Required action:
Both the line with "[518,349,789,361] [518,372,628,384] //" and the line with "[388,881,479,896] novembro ->" in the records below must appear in the output, along with every line between them, exactly and with nothing added.

Material provided:
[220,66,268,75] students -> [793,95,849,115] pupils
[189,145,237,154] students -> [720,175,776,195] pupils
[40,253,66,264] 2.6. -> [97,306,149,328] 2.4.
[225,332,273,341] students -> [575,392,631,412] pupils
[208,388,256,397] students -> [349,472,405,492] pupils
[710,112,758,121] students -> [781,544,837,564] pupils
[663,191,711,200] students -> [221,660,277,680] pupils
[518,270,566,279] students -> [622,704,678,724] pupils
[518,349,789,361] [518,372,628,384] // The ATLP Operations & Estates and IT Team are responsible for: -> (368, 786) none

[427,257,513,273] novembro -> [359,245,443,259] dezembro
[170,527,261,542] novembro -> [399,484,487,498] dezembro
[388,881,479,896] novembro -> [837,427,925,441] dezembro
...
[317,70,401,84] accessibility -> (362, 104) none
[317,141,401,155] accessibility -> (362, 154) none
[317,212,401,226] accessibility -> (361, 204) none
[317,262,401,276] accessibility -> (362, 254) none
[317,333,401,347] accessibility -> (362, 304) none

Your solution:
[518,349,789,361] [518,372,628,384] // The ATLP Operations & Estates and IT Team are responsible for: -> (368, 786) none

[427,257,513,273] novembro -> [359,245,443,259] dezembro
[170,527,261,542] novembro -> [399,484,487,498] dezembro
[388,881,479,896] novembro -> [837,427,925,441] dezembro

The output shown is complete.